Once your team members understand they all play a part, it's time to talk about your team's marketing approach. Remind your team that marketing isn't a dirty word. Your true goal is to educate pet owners about their pets' oral health needs, and you can start with the ideas in the article "Drill team: 5 ways to boost your practice's dental program."

Next, copy and distribute "10 ideas for increasing veterinary dental services" and "Tooth truths: Even more ways to boost dental compliance." Review the ideas as a team and discuss which ones you'd like to implement. Start with a few, and choose a point person to be responsible for each goal. You'll check in with each point person at your next team meeting to assess your team's progress and assign new tasks. You may also consider offering small rewards or tokens of appreciation for team members who take on this additional responsibility, such as a box of chocolates or an extra privilege, like a special designated parking space.

As a team, it's also a good idea to set SMART goals: ones that are Specific, Measurable, Attainable, Relevant, and Time-bound. Consider posting your goals in the break room to keep them top-of-mind with team members. Then let your team choose a reward—tickets for the team to a favorite sporting event or a team night at the bowling alley, for example. Celebrating your success together is an important team-building exercise that will keep everyone motivated when your practice gets busy with other tasks.

Stabilize your care

You know you've got a great clinical team, right? And they stay at their best by constantly learning. To help them prepare for the new influx of dental cleanings your team will bring in and share some patient care tools, such as "How to perform a thorough dental exam" and "How to obtain the best dental radiographs." As a team, you might take the Image Quiz "What's wrong with this dog's teeth?" Your front-office team members will also benefit from seeing how a mouth that might appear normal at a glance can hide serious dental issues.

Put your finger on the pulse

Once your team is ready to offer strong dental recommendations and build client awareness, it's time to get pet owners on your side.
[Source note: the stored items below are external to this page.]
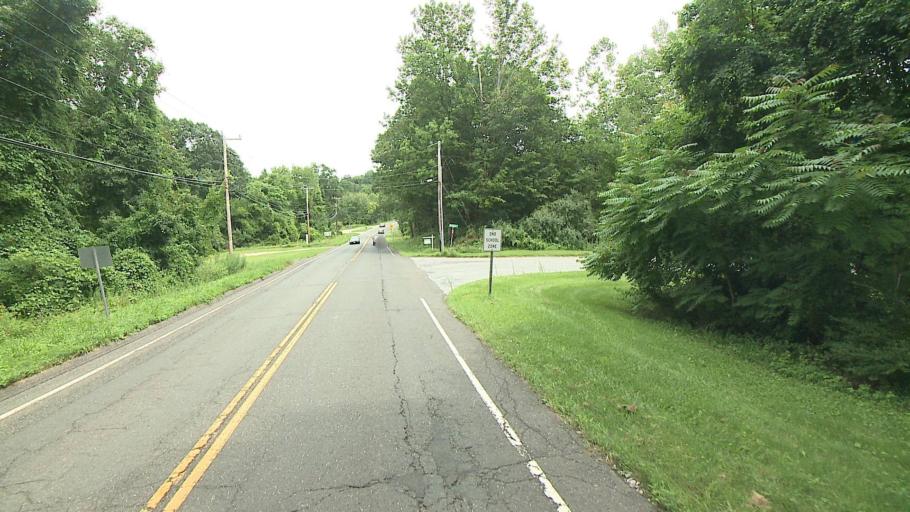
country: US
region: Connecticut
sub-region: Fairfield County
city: Newtown
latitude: 41.4675
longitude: -73.3845
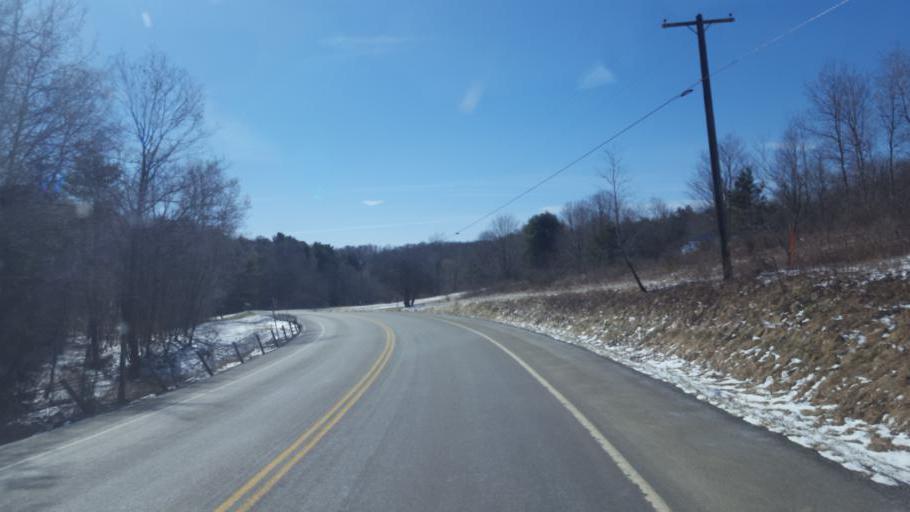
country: US
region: New York
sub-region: Allegany County
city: Andover
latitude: 42.0580
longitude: -77.7920
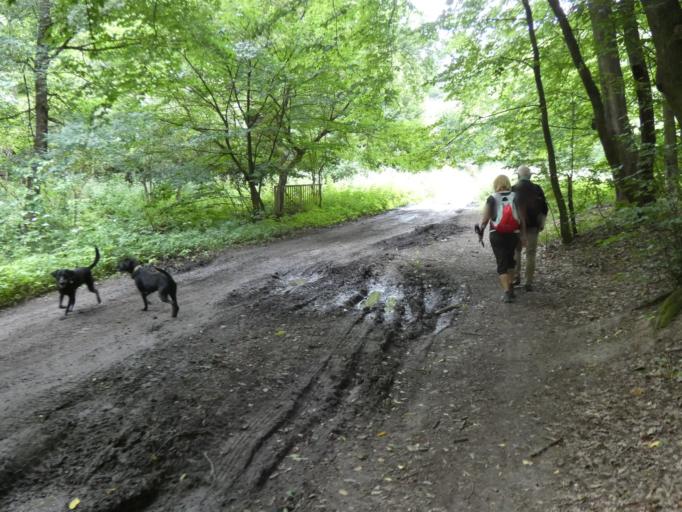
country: HU
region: Pest
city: Szob
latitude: 47.8417
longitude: 18.8930
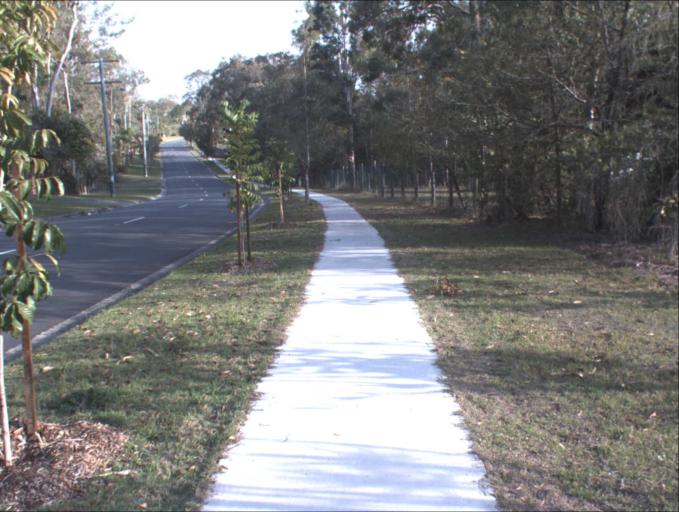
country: AU
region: Queensland
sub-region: Logan
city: Park Ridge South
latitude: -27.6718
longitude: 153.0134
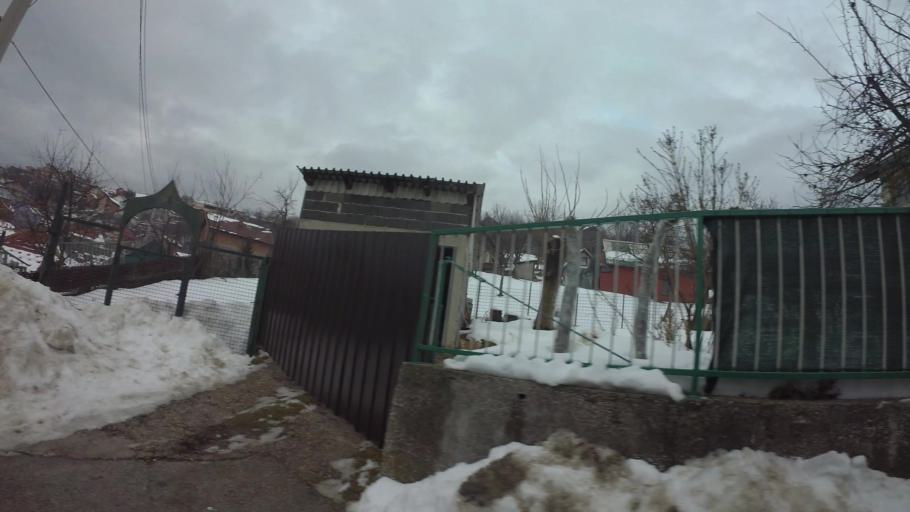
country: BA
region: Federation of Bosnia and Herzegovina
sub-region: Kanton Sarajevo
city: Sarajevo
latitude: 43.8602
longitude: 18.3515
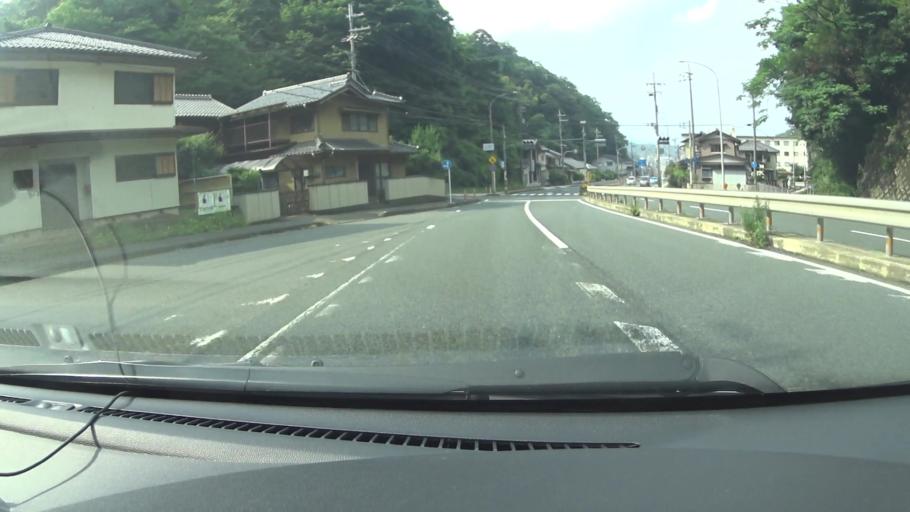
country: JP
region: Kyoto
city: Maizuru
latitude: 35.4651
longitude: 135.3634
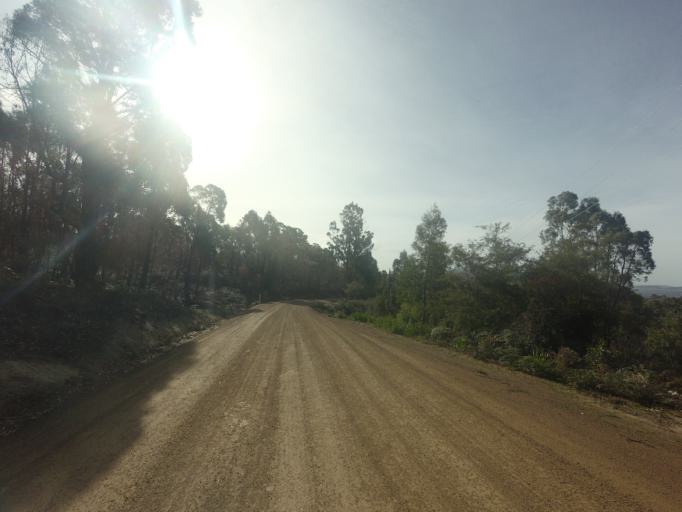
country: AU
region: Tasmania
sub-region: Kingborough
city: Kettering
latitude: -43.0810
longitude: 147.2634
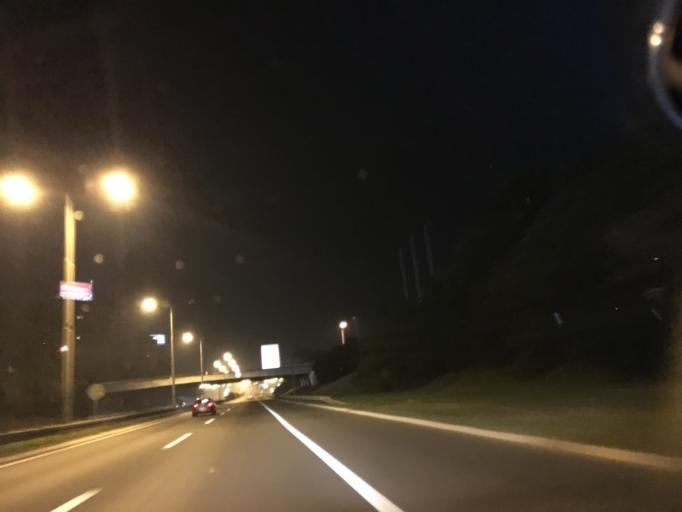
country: RS
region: Central Serbia
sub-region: Belgrade
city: Novi Beograd
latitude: 44.8195
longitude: 20.4050
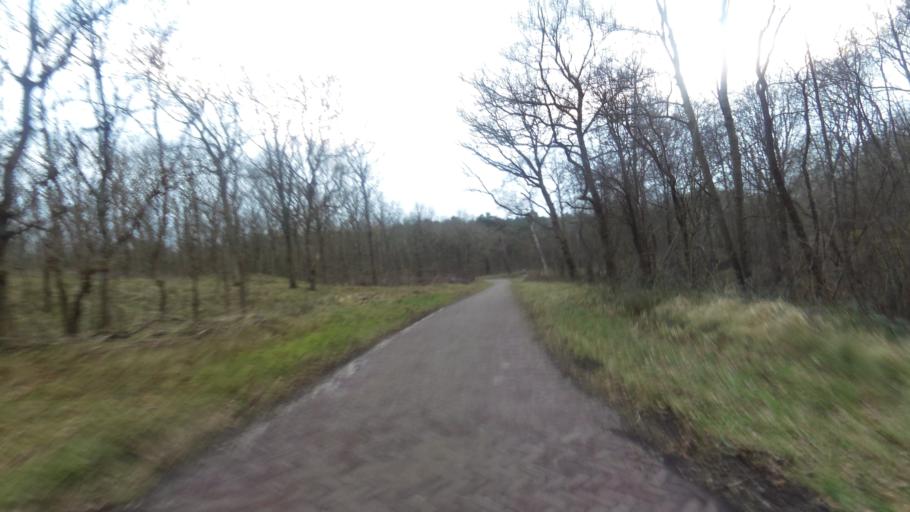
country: NL
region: North Holland
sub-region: Gemeente Bergen
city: Egmond aan Zee
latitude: 52.6670
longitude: 4.6498
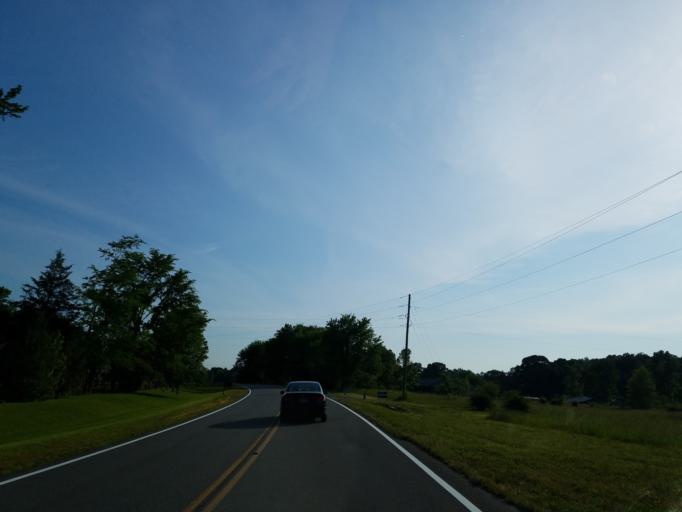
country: US
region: Georgia
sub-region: Chattooga County
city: Trion
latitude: 34.5507
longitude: -85.1972
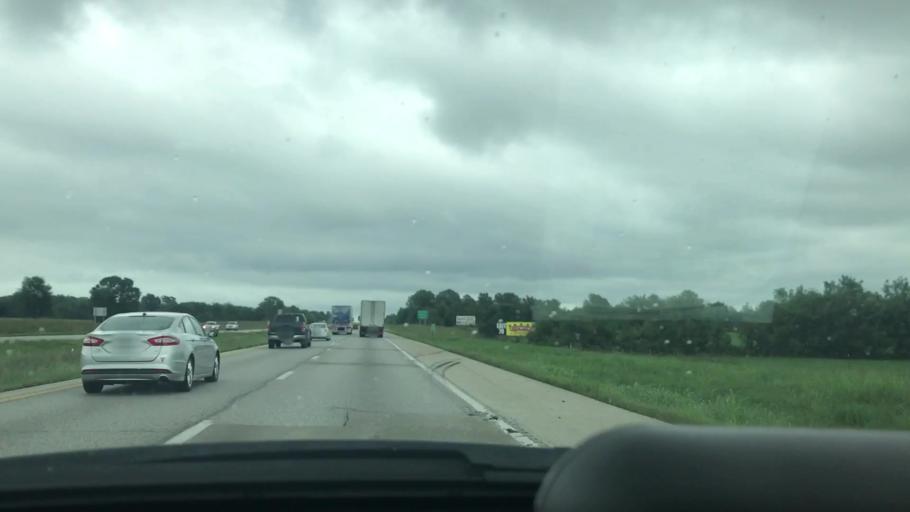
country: US
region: Missouri
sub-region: Greene County
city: Ash Grove
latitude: 37.1868
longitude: -93.6086
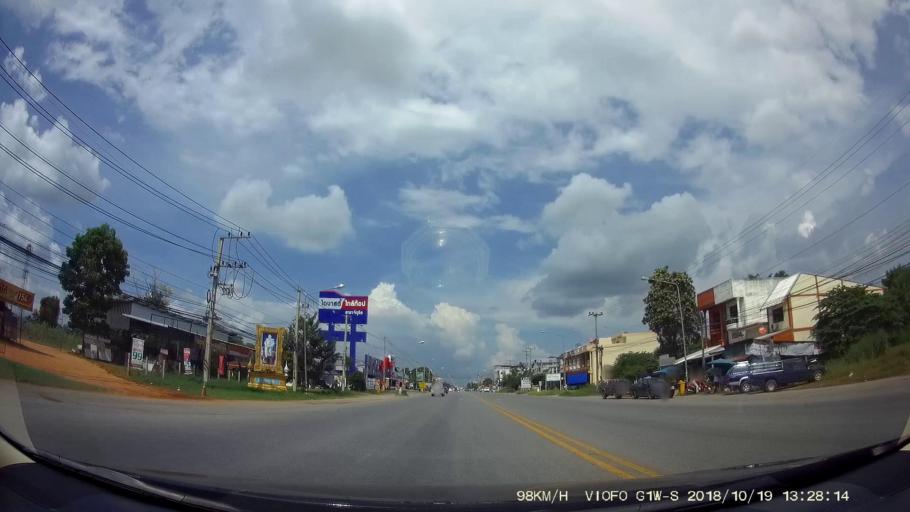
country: TH
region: Chaiyaphum
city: Chatturat
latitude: 15.5596
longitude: 101.8473
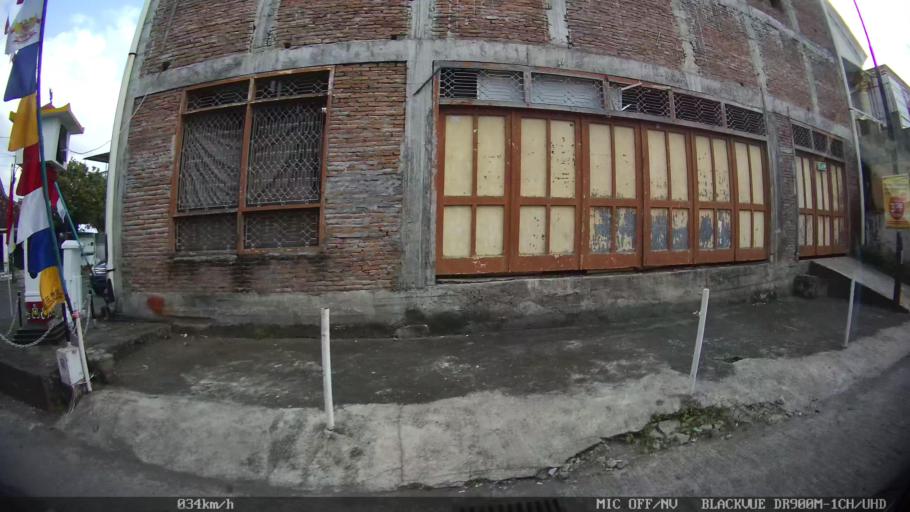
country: ID
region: Daerah Istimewa Yogyakarta
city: Kasihan
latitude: -7.8211
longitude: 110.3632
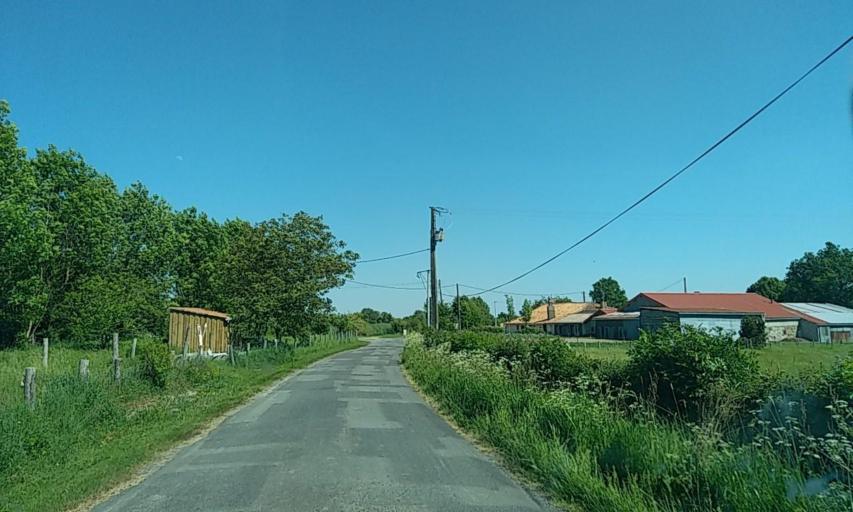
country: FR
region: Poitou-Charentes
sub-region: Departement des Deux-Sevres
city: La Chapelle-Saint-Laurent
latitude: 46.7697
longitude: -0.4671
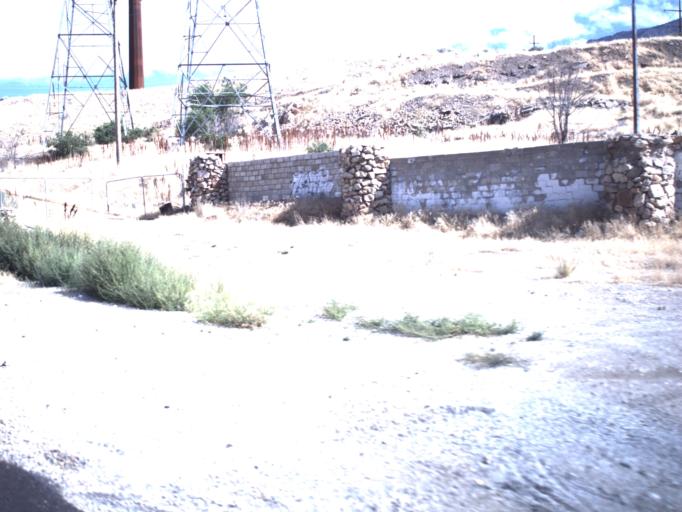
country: US
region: Utah
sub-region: Box Elder County
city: South Willard
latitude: 41.3362
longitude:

During your team meeting, share some client education handouts and explain how you'll use them in practice.

For example, when the veterinarian makes a dental recommendation to a pet owner who hesitates, team members can send the client home with the handout "Dandy's day at the dentist." This simple tool reminds clients of the high-quality care their pet receives at your practice. The handout "How does your pet's mouth look?" demonstrates the stages of dental disease and gives pet owners a comparison for their pets' mouths, and "A guide to brushing your pet's teeth" is a great tool to send home in puppy and kitten kits, after wellness exams, and especially after dental cleanings.

Congratulations! Once you've shared these tips and advice at your team meeting, your team members should be equipped with tools to bring life back to your dental program—and keep its heart beating all year long.